** BEGIN Extracted information **
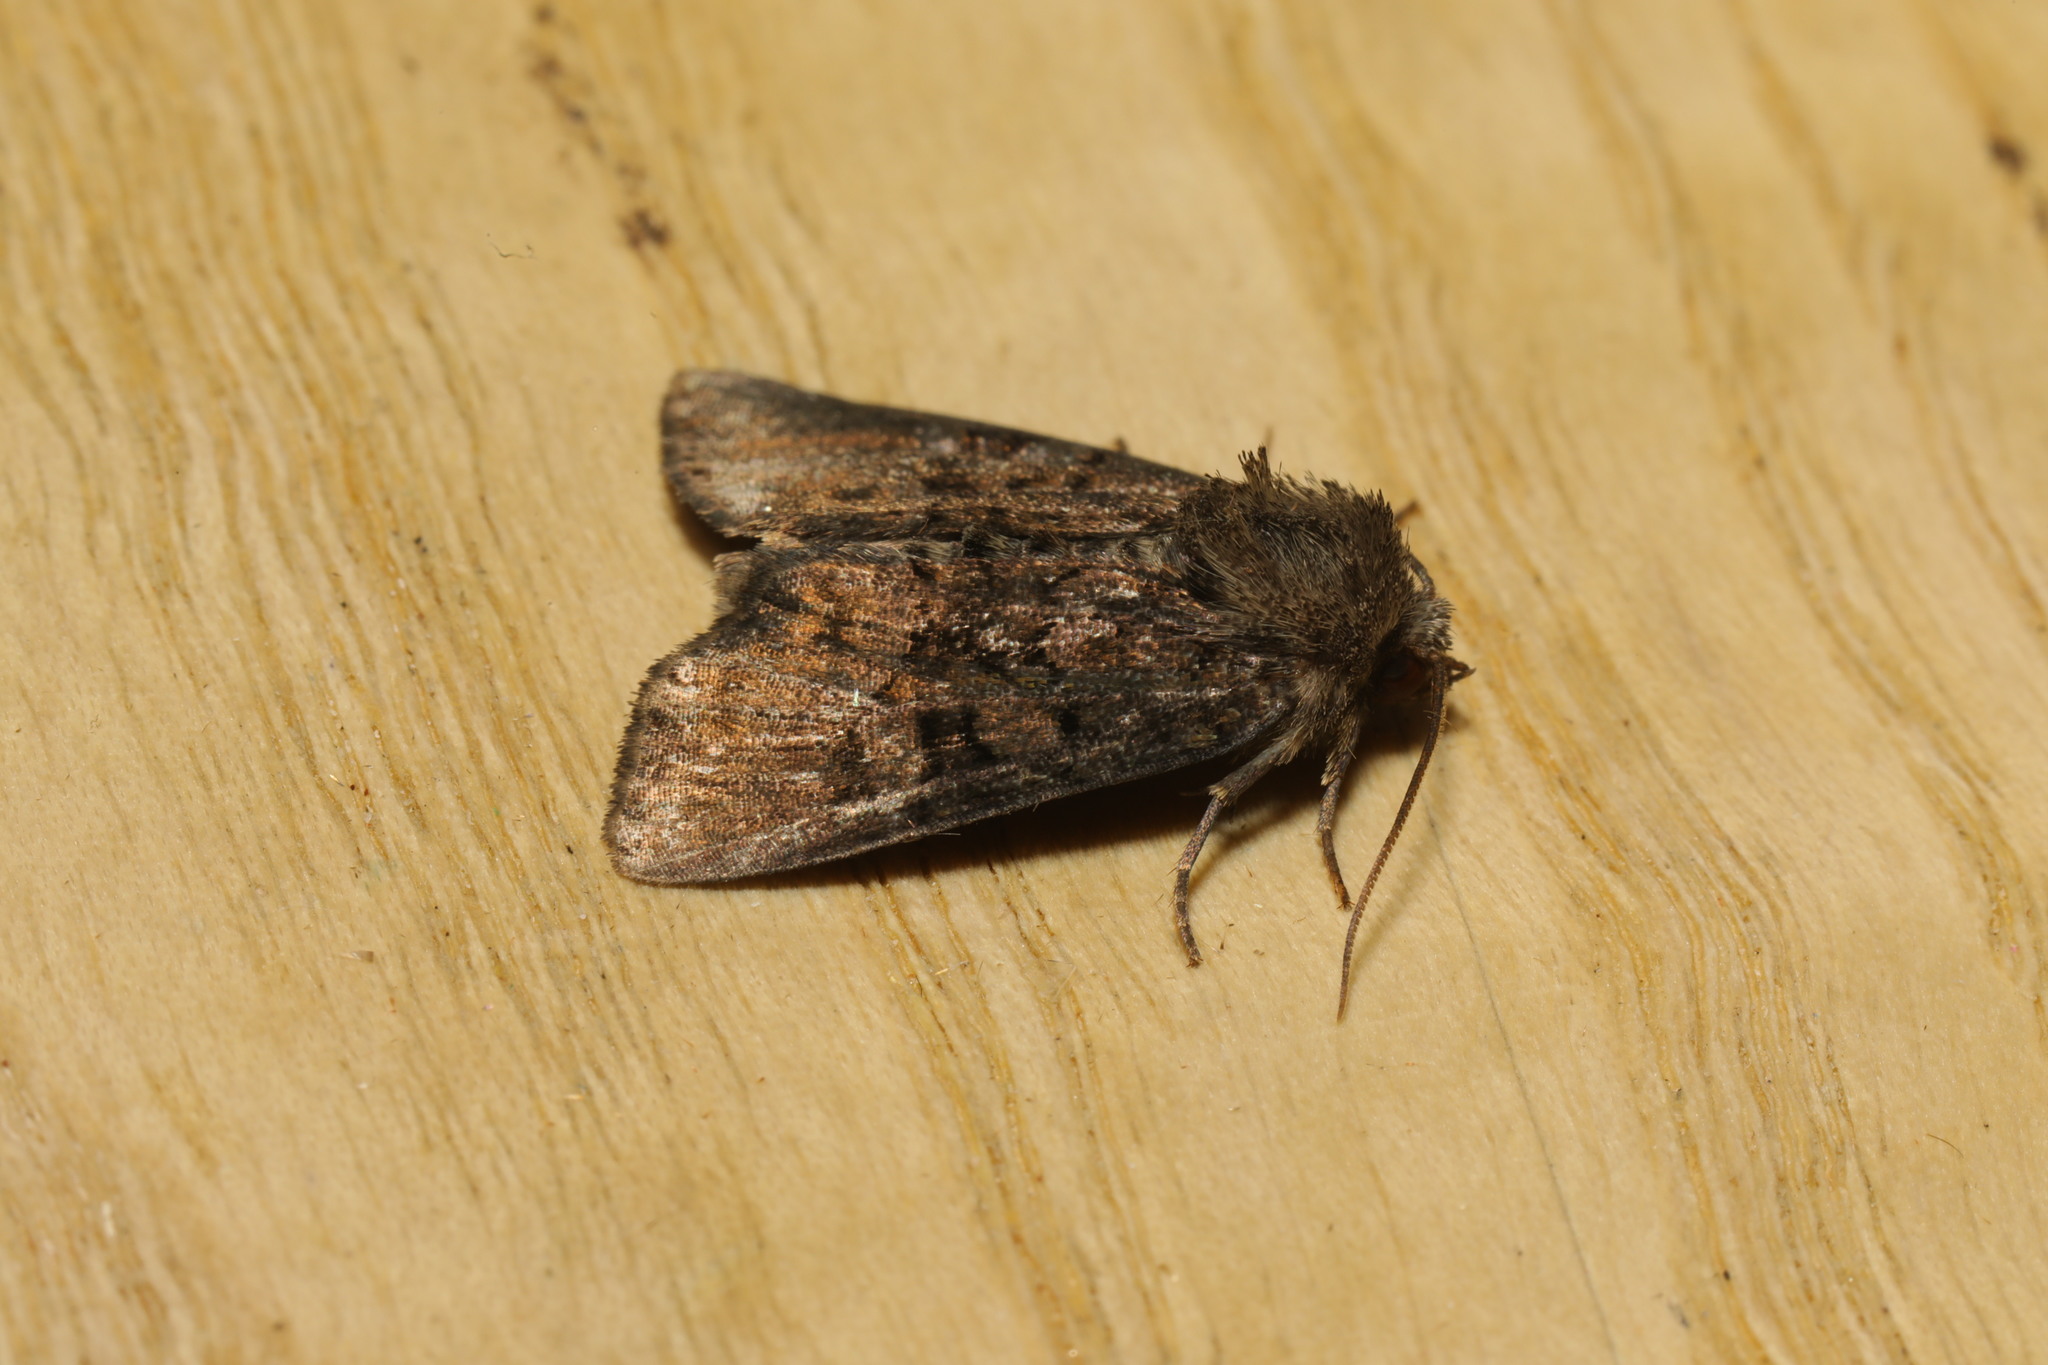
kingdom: Animalia
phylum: Arthropoda
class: Insecta
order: Lepidoptera
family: Noctuidae
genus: Oligia
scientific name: Oligia
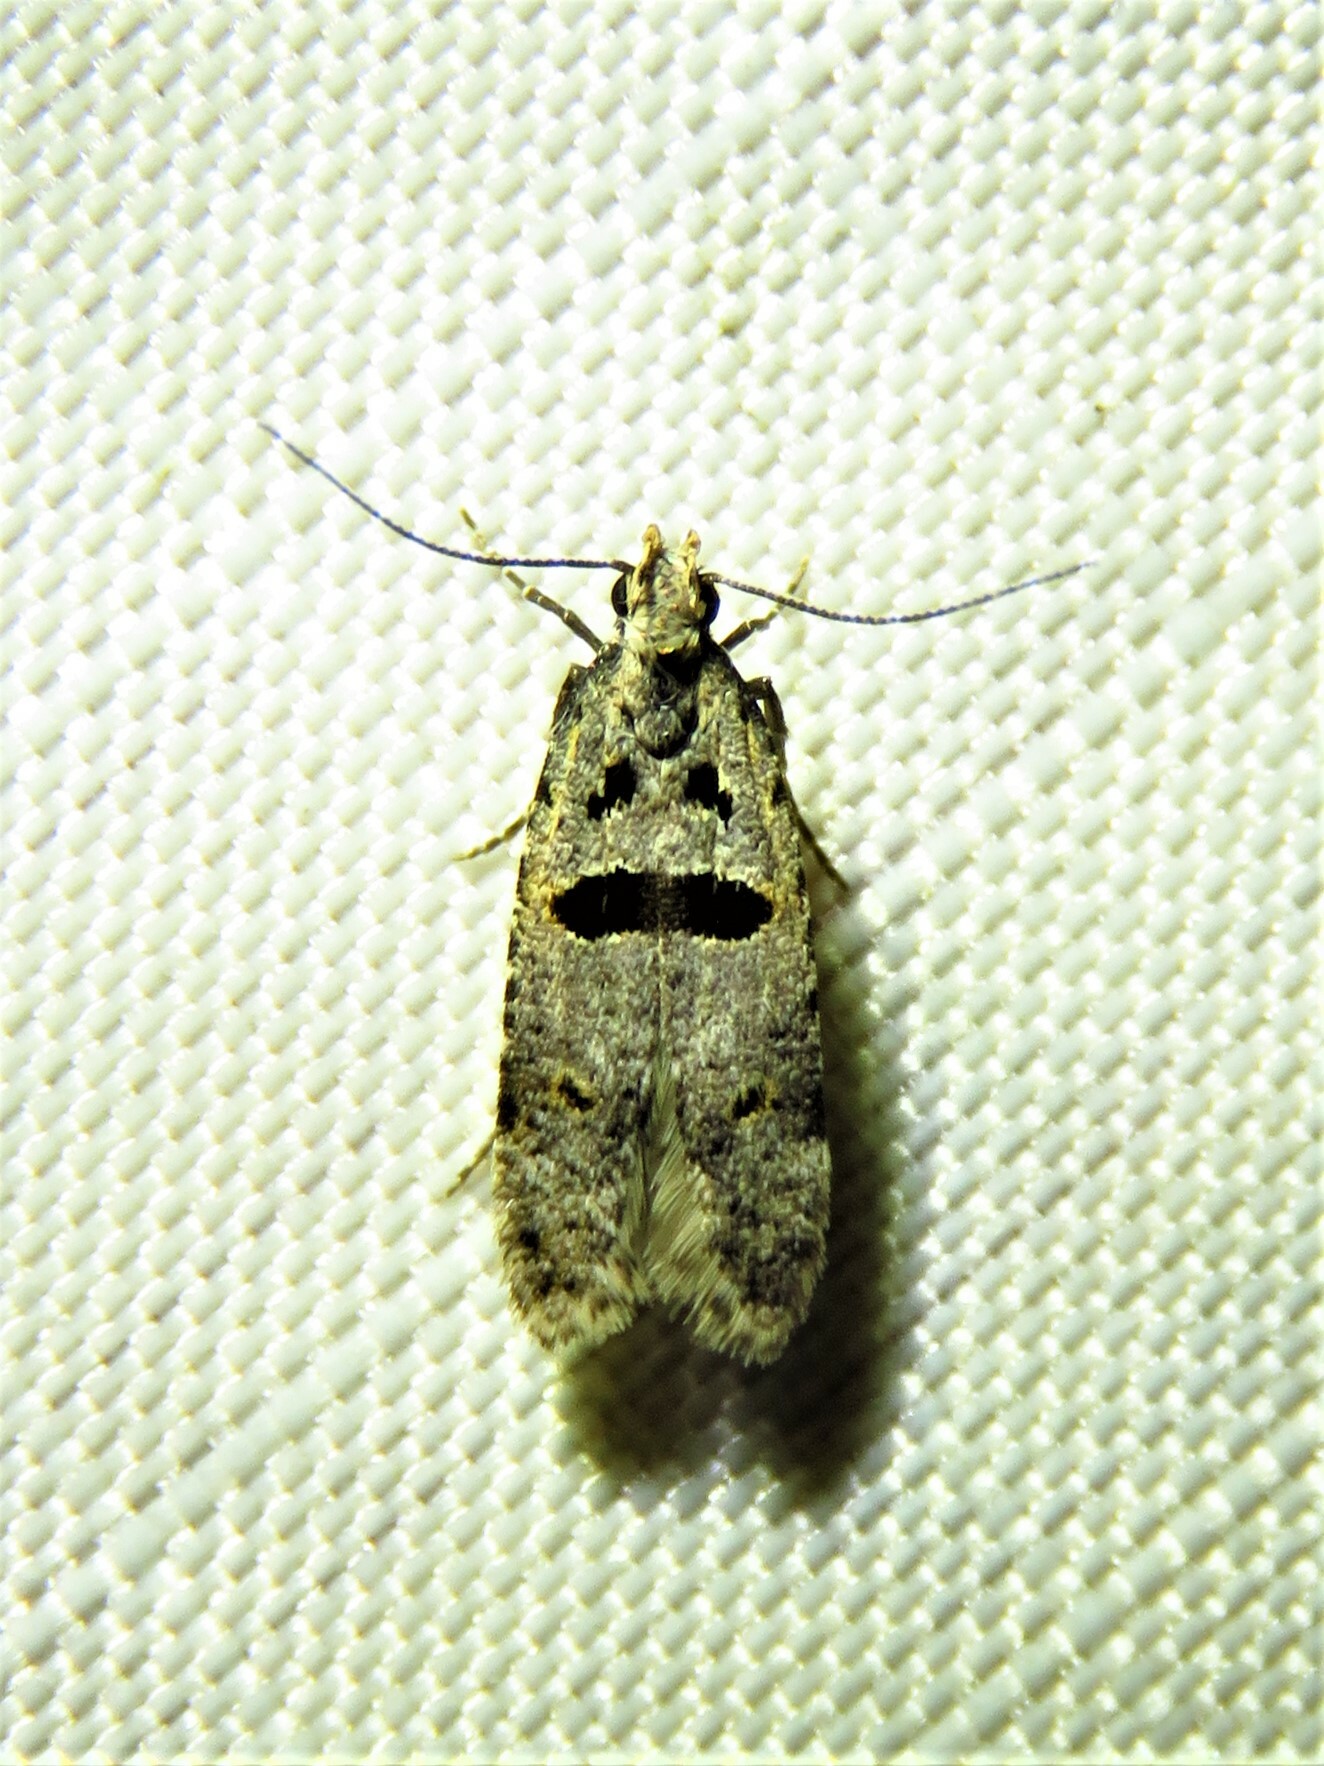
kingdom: Animalia
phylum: Arthropoda
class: Insecta
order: Lepidoptera
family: Gelechiidae
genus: Deltophora
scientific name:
** END Extracted information **
## What you need to do:
Copy every line of text in the entries above word for word, leaving out the pictures.

## Response for this exercise:
kingdom: Animalia
phylum: Arthropoda
class: Insecta
order: Lepidoptera
family: Noctuidae
genus: Oligia
scientific name: Oligia
kingdom: Animalia
phylum: Arthropoda
class: Insecta
order: Lepidoptera
family: Gelechiidae
genus: Deltophora
scientific name:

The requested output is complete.